I hear a lot of people say they want to optimize. And honestly, the coaching industry is built on that promise — helping people “live to their highest potential” or “create their best life.”
 
But here’s the funny part: I recently realized I’ve organized my entire life around getting enough sleep. Truly. I’m not the person who makes a to-do list and thinks, “I’ll sleep when this is done.”
 
Nope. My brain says, “What can I get done without giving up sleep?”
 
And what actually happens is… I don’t do anything that keeps me out past 8:00 p.m. I thought I was optimizing for sleep, but the truth is simpler: I’m optimizing for performance. If I don’t sleep, I don’t function. And once I named that, a bigger question emerged:
What are you optimizing for — and does it serve you?
 
This question came up recently:
1. The Refrigerator Incident.
I visited my sister for a month and “helpfully” reorganized her fridge. I was optimizing for space and visibility. She, it turns out, optimizes for never running out of anything.

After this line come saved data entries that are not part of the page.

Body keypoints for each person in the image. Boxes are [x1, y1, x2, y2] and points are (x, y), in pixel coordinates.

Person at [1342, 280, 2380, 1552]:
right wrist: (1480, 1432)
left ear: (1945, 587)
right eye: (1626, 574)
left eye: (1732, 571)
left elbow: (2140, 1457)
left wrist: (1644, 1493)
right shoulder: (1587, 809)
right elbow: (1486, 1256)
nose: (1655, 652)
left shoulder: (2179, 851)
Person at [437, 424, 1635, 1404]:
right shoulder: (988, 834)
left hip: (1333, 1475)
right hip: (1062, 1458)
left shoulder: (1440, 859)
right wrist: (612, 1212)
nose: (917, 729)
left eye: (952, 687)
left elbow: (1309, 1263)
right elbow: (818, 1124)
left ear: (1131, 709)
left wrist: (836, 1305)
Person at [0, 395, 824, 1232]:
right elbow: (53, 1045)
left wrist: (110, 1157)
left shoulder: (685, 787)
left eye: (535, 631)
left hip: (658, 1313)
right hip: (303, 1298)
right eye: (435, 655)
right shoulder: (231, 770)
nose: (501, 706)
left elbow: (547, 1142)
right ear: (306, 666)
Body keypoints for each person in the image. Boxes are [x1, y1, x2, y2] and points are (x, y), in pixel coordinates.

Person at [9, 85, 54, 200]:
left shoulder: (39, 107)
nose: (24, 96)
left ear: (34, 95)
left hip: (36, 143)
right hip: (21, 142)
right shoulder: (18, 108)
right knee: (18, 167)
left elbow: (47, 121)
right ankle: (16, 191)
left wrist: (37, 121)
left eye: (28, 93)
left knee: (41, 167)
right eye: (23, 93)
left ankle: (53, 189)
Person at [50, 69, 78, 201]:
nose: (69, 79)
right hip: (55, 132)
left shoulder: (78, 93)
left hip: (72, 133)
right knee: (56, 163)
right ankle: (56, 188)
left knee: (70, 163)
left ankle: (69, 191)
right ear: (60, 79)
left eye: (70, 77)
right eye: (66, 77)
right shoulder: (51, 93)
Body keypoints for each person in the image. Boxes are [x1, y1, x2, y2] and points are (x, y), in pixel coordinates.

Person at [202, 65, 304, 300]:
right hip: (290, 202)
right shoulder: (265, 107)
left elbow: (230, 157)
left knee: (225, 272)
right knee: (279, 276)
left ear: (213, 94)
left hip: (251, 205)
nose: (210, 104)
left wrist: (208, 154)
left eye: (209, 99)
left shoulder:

Same fridge. Different values. Very different outcomes.
 
2. The Layoff Ripples.
With all the recent layoffs, I’m hearing from people who are left behind to “do more with less.” And it makes me wonder:
Do the people upstairs actually understand the hidden costs of what they’re optimizing for?
 
Cutting headcount shows up immediately on the expense line. What doesn’t show up? Safety. Quality control. Risk management. Morale. Productivity.
 
Just because more work gets assigned doesn’t mean more work gets done — and definitely not at the same quality or without real human cost.
 
So what’s my point?
As we head into the holiday season, ask yourself what resource, value, or outcome you’re optimizing for — and whether you like your answer.

I’ve definitely optimized to avoid guilt in the past. I’ve gone to parties I didn’t want to attend or bought gifts I couldn’t afford because the discomfort of guilt (and, let’s be honest, the bruised ego underneath it) felt worse than the cost. That’s… not exactly the kind of optimization I’m proud of.
 
So try these questions:
How much of what I’m doing is to protect my ego?
What truly matters to the people I love — and why?
What truly matters to me — and why?
 
The holidays can be so busy, with so many expectations — our own and everyone else’s. If you say you’re optimizing for “time with family,” great. But are you optimizing for time… or for connection… or for fun?
Those are different answers, and they lead to very different choices.
And the same thing applies at work.

If you’re optimizing to get promoted, prove your value, avoid mistakes, or protect your reputation, you can accidentally build a career on stress and resentment. Optimizing around things you don’t control — other people’s opinions, organizational politics, the whims of leadership — is a fast path to frustration.
 
The ego is insatiable. It wants to be right, praised, included, chosen, admired. It never gets full. But you can choose something else; something that fills you up instead of dragging you down. 
 
A Closing Thought
This season — and really, any season — try choosing a value worth optimizing for. Not ego. Not guilt. Not fear.
 
Maybe it’s connection. Maybe it’s clarity. Maybe it’s rest. Maybe it’s integrity.
Whatever it is, pick something that nourishes you, not depletes you.
Because when you know what you’re optimizing for, your decisions get easier, your boundaries get clearer, and your life begins to align with what actually matters.
 
And that might be the most meaningful optimization of all.